### TRY IT
With respect to the word "wire", report how many lines of the following listing include it. Give nothing but the number.
[Start of section]
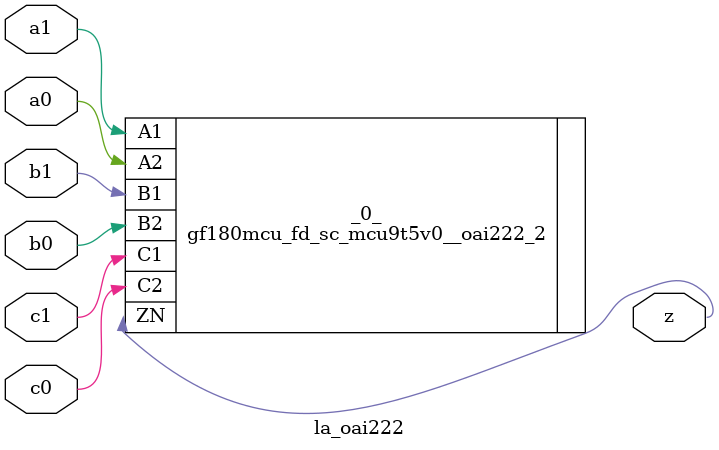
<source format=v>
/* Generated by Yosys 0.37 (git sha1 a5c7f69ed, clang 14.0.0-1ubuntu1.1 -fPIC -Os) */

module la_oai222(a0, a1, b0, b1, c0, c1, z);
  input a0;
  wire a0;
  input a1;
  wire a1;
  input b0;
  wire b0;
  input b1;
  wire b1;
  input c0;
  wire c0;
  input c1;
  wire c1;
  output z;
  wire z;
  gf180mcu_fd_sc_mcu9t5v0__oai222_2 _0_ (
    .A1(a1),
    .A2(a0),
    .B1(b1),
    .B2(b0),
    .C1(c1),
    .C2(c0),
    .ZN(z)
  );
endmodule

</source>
[End of section]
### TASK OUTPUT
7